> **SOURCE TEXT**

Thursday, August 18, 2022
Reverend Dr. John Nelson Doggett Jr.
By Sentinel News Service
Published May 28, 2011

Rev John Doggett and Martin Luther King following a luncheon in connection with April 18th 1961 U.S.C. Bovard Auditorium Freedom Rally (Freedom Riders event). Rev. Doggett was Rally chairman. –Photo credit: Harry Adams.


Reverend John Dogget with wife Frances Doggett and family.


Reverend Dr. John Nelson Doggett Jr. 
April 3, 1918- May 15, 2011

A Drum Major for Justice, a champion of The Freedom Rider Movement as Treasurer of The Western Christian Leadership Conference, past President of The St Louis NAACP and beloved Pastor of Union Memorial Methodist Church, Reverend Dr John Nelson Doggett Jr. passed Sunday, May 15th at Parc Provence in Creve Coeur Missouri

Pastor Emeritus of Union Memorial Methodist Church 1964-1977, Grace United Methodist Church in the early 1980s and The St Louis NAACP during the 1970s, Reverend Doggett was a living legend of St Louis Black history.

With tributes to his recent 93rd birthday on April 3, 2011, he arrived in St Louis in the summer of 1964 from Los Angeles bringing with him an exciting and deep history of religious and civic activism.


Born in 1918 in Philadelphia, his educational studies were at the historic Philadelphia area black college: Lincoln University, where he graduated in 1942 and transitioned to study theology at New York’s Union Theological Seminary.

Between 1941-1943, Reverend Doggett was a Youth Minister at Spring Lake Church, New Jersey and two churches in New York City: Church of The Master, New York City and finally Salem Methodist Church

Taking the call to ministry on the West Coast, he moved to San Francisco in 1945, where he was Chaplain at Southgate Community Church in the well known black neighborhood: Hunter’s Point. In 1947, he co founded a leading Black Methodist church in Oakland, California, Downs United Methodist Church before moving to Southern California in 1949.

> **AIM OF THE EXERCISE**
Reproduce the entire obituary of Reverend Dr. John Nelson Doggett Jr. above word for word, with no alterations.

> **MATERIAL SHOWN**

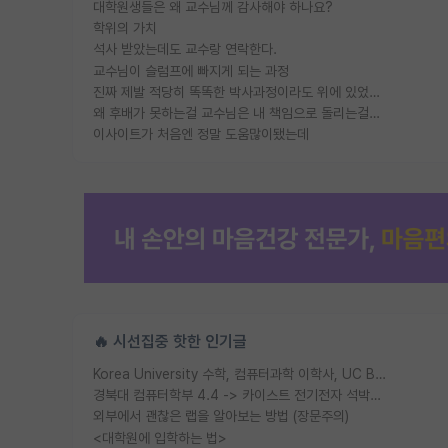
대학원생들은 왜 교수님께 감사해야 하나요?
학위의 가치
석사 받았는데도 교수랑 연락한다.
교수님이 슬럼프에 빠지게 되는 과정
진짜 제발 적당히 똑똑한 박사과정이라도 위에 있었으면..
왜 후배가 못하는걸 교수님은 내 책임으로 돌리는걸까요?
이사이트가 처음엔 정말 도움많이됐는데
🔥 시선집중 핫한 인기글
Korea University 수학, 컴퓨터과학 이학사, UC Berkeley 산업공학 대학원 공학박사가 되는 것은 쉽지 않겠죠?
경북대 컴퓨터학부 4.4 -> 카이스트 전기전자 석박사통합과정 합격
외부에서 괜찮은 랩을 알아보는 방법 (장문주의)
<대학원에 입학하는 법>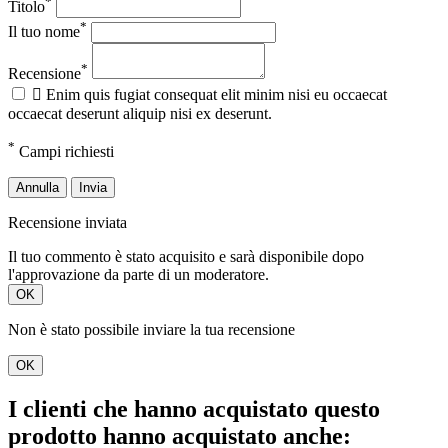
*
Titolo
*
Il tuo nome
*
Recensione

Enim quis fugiat consequat elit minim nisi eu occaecat
occaecat deserunt aliquip nisi ex deserunt.
*
Campi richiesti
Annulla
Invia
Recensione inviata
Il tuo commento è stato acquisito e sarà disponibile dopo
l'approvazione da parte di un moderatore.
OK
Non è stato possibile inviare la tua recensione
OK
I clienti che hanno acquistato questo
prodotto hanno acquistato anche: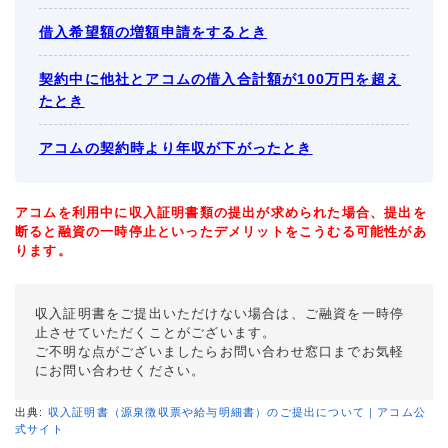
借入希望額の増額申請をするとき
契約中に他社とアコムの借入合計額が100万円を超え
たとき
アコムの契約時より年収が下がったとき
アコムを利用中に収入証明書類の提出が求められた場合、提出を
断ると融資の一時停止といったデメリットをこうむる可能性があ
ります。
収入証明書をご提出いただけない場合は、ご融資を一時停
止させていただくことがございます。
ご不明な点がございましたらお問い合わせ窓口までお気軽
にお問い合わせください。
出典:
収入証明書（源泉徴収票や給与明細書）のご提出について｜アコム公
式サイト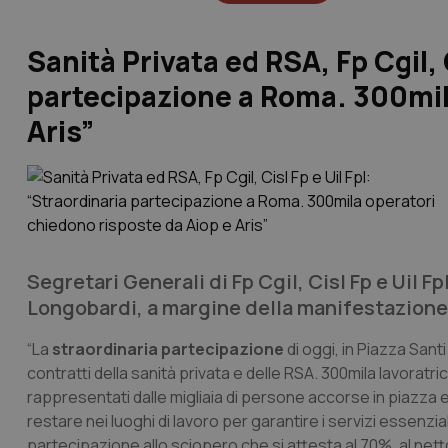
Sanità Privata ed RSA, Fp Cgil, 
partecipazione a Roma. 300mil
Aris”
Segretari Generali di Fp Cgil, Cisl Fp e Uil 
Longobardi, a margine della manifestazione 
“La
straordinaria partecipazione
di oggi, in Piazza Sant
contratti della sanità privata e delle RSA. 300mila lavoratri
rappresentati dalle migliaia di persone accorse in piazza e
restare nei luoghi di lavoro per garantire i servizi essenzia
partecipazione allo sciopero che si attesta al 70%, al netto 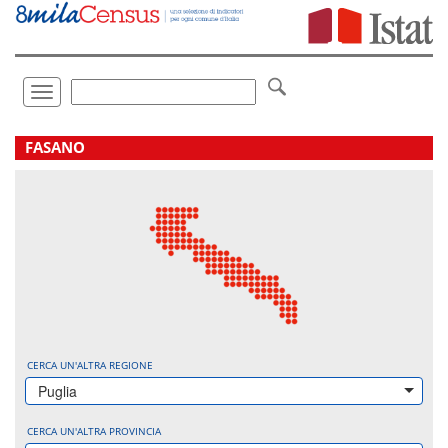
Vai
direttamente
a:
Contenuto
Ricerca
Toggle
navigation
.
FASANO
CERCA UN'ALTRA REGIONE
Puglia
CERCA UN'ALTRA PROVINCIA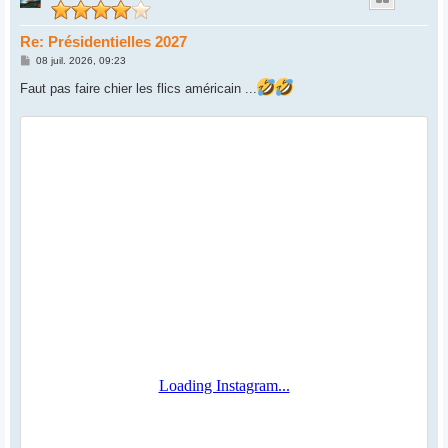
Re: Présidentielles 2027
M
08 juil. 2026, 09:23
e
s
Faut pas faire chier les flics américain ...
s
a
g
e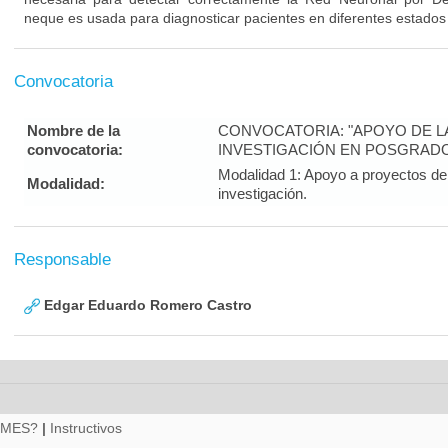
neque es usada para diagnosticar pacientes en diferentes estados
Convocatoria
Nombre de la
CONVOCATORIA: "APOYO DE LA 
convocatoria:
INVESTIGACIÓN EN POSGRADO
Modalidad 1: Apoyo a proyectos de 
Modalidad:
investigación.
Responsable
Edgar Eduardo Romero Castro
RMES?
|
Instructivos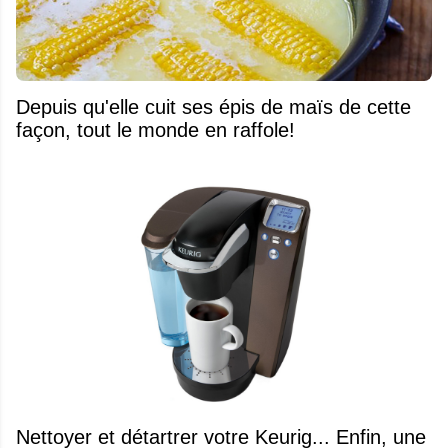
Depuis qu'elle cuit ses épis de maïs de cette
façon, tout le monde en raffole!
Nettoyer et détartrer votre Keurig... Enfin, une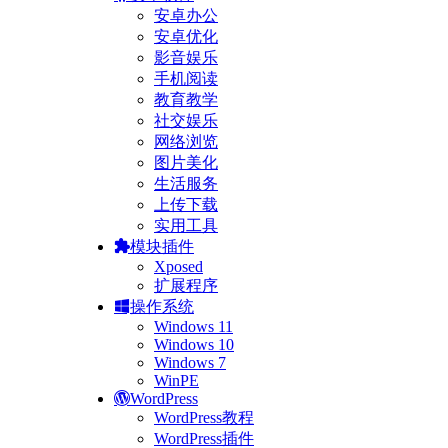
安卓办公
安卓优化
影音娱乐
手机阅读
教育教学
社交娱乐
网络浏览
图片美化
生活服务
上传下载
实用工具
模块插件
Xposed
扩展程序
操作系统
Windows 11
Windows 10
Windows 7
WinPE
WordPress
WordPress教程
WordPress插件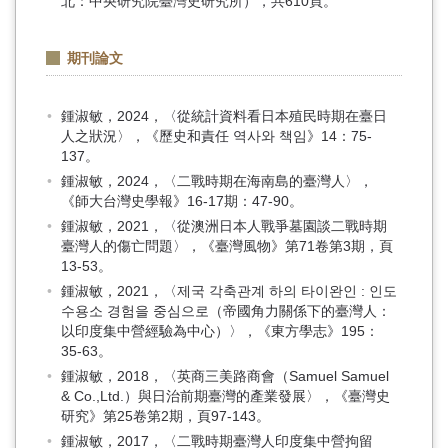
北：中央研究院臺灣史研究所），共610頁。
期刊論文
鍾淑敏，2024，〈從統計資料看日本殖民時期在臺日
人之狀況〉，《歷史和責任 역사와 책임》14：75-
137。
鍾淑敏，2024，〈二戰時期在海南島的臺灣人〉，
《師大台灣史學報》16-17期：47-90。
鍾淑敏，2021，〈從澳洲日本人戰爭墓園談二戰時期
臺灣人的傷亡問題〉，《臺灣風物》第71卷第3期，頁
13-53。
鍾淑敏，2021，〈제국 각축관계 하의 타이완인 : 인도
수용소 경험을 중심으로（帝國角力關係下的臺灣人：
以印度集中營經驗為中心）〉，《東方學志》195：
35-63。
鍾淑敏，2018，〈英商三美路商會（Samuel Samuel
& Co.,Ltd.）與日治前期臺灣的產業發展〉，《臺灣史
研究》第25卷第2期，頁97-143。
鍾淑敏，2017，〈二戰時期臺灣人印度集中營拘留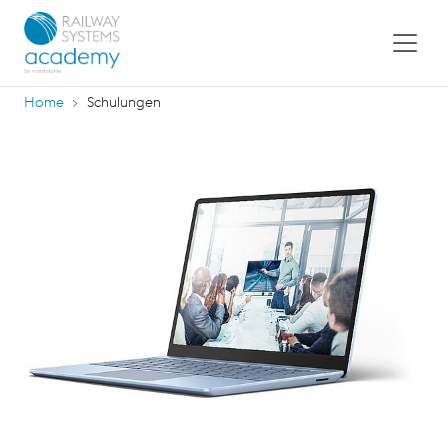
Home
Schulungen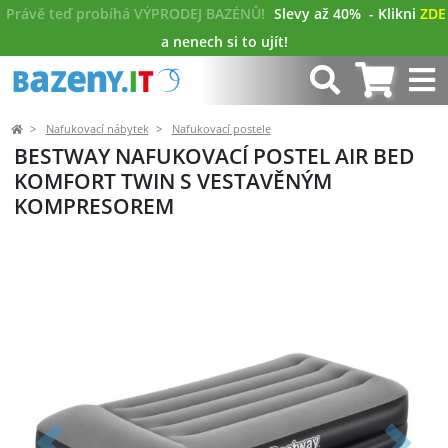
Právě teď probíhá VÝPRODEJ BAZÉNŮ!
Slevy až 40%
- Klikni
ZDE
a nenech si to ujít!
Nafukovací nábytek
Nafukovací postele
BESTWAY NAFUKOVACÍ POSTEL AIR BED
KOMFORT TWIN S VESTAVĚNÝM
KOMPRESOREM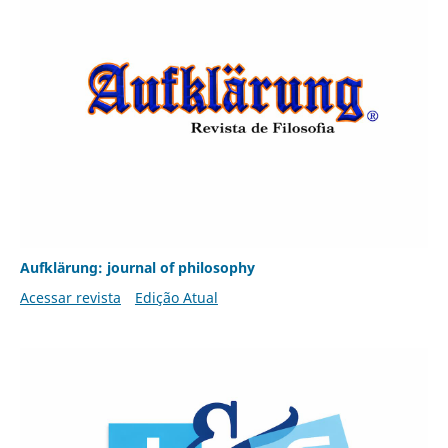
Aufklärung: journal of philosophy
Acessar revista
Edição Atual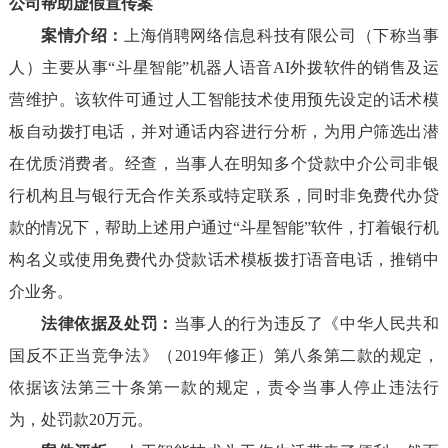
公司帮助虚假宣传案
案情介绍：
上海俏聘网络信息科技有限公司（下称当事
人）主要从事“斗星智能”机器人语音AI外拨软件的销售及运
营维护。该软件可通过人工智能技术使用预先设定的话术模
板自动拨打电话，并对通话内容进行分析，为用户筛选出潜
在优质消费者。经查，当事人在明知多个贷款中介公司非银
行机构且与银行无合作关系或特定联系，同时非免费代办贷
款的情况下，帮助上述用户通过“斗星智能”软件，打着银行机
构名义或使用免费代办贷款话术模板拨打语音电话，推销中
介业务。
法律依据及处罚：
当事人的行为违反了《中华人民共和
国反不正当竞争法》（2019年修正）第八条第二款的规定，
依据该法第三十条第一款的规定，责令当事人停止违法行
为，处罚款20万元。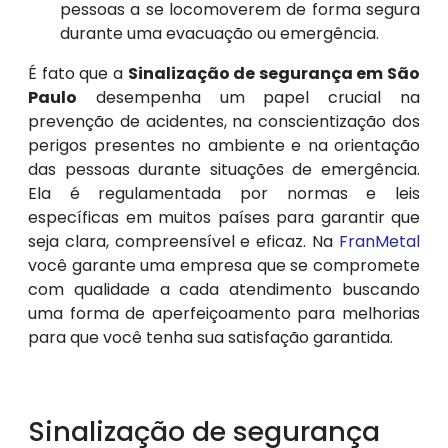
pessoas a se locomoverem de forma segura
durante uma evacuação ou emergência.
É fato que a
Sinalização de segurança em São
Paulo
desempenha um papel crucial na
prevenção de acidentes, na conscientização dos
perigos presentes no ambiente e na orientação
das pessoas durante situações de emergência.
Ela é regulamentada por normas e leis
específicas em muitos países para garantir que
seja clara, compreensível e eficaz. Na
FranMetal
você garante uma empresa que se compromete
com qualidade a cada atendimento buscando
uma forma de aperfeiçoamento para melhorias
para que você tenha sua satisfação garantida.
Sinalização de segurança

> **SOLUTION TO THE PROBLEM**
Thursday, August 18, 2022
Reverend Dr. John Nelson Doggett Jr.
By Sentinel News Service
Published May 28, 2011

Rev John Doggett and Martin Luther King following a luncheon in connection with April 18th 1961 U.S.C. Bovard Auditorium Freedom Rally (Freedom Riders event). Rev. Doggett was Rally chairman. –Photo credit: Harry Adams.


Reverend John Dogget with wife Frances Doggett and family.


Reverend Dr. John Nelson Doggett Jr. 
April 3, 1918- May 15, 2011

A Drum Major for Justice, a champion of The Freedom Rider Movement as Treasurer of The Western Christian Leadership Conference, past President of The St Louis NAACP and beloved Pastor of Union Memorial Methodist Church, Reverend Dr John Nelson Doggett Jr. passed Sunday, May 15th at Parc Provence in Creve Coeur Missouri

Pastor Emeritus of Union Memorial Methodist Church 1964-1977, Grace United Methodist Church in the early 1980s and The St Louis NAACP during the 1970s, Reverend Doggett was a living legend of St Louis Black history.

With tributes to his recent 93rd birthday on April 3, 2011, he arrived in St Louis in the summer of 1964 from Los Angeles bringing with him an exciting and deep history of religious and civic activism.


Born in 1918 in Philadelphia, his educational studies were at the historic Philadelphia area black college: Lincoln University, where he graduated in 1942 and transitioned to study theology at New York’s Union Theological Seminary.

Between 1941-1943, Reverend Doggett was a Youth Minister at Spring Lake Church, New Jersey and two churches in New York City: Church of The Master, New York City and finally Salem Methodist Church

Taking the call to ministry on the West Coast, he moved to San Francisco in 1945, where he was Chaplain at Southgate Community Church in the well known black neighborhood: Hunter’s Point. In 1947, he co founded a leading Black Methodist church in Oakland, California, Downs United Methodist Church before moving to Southern California in 1949.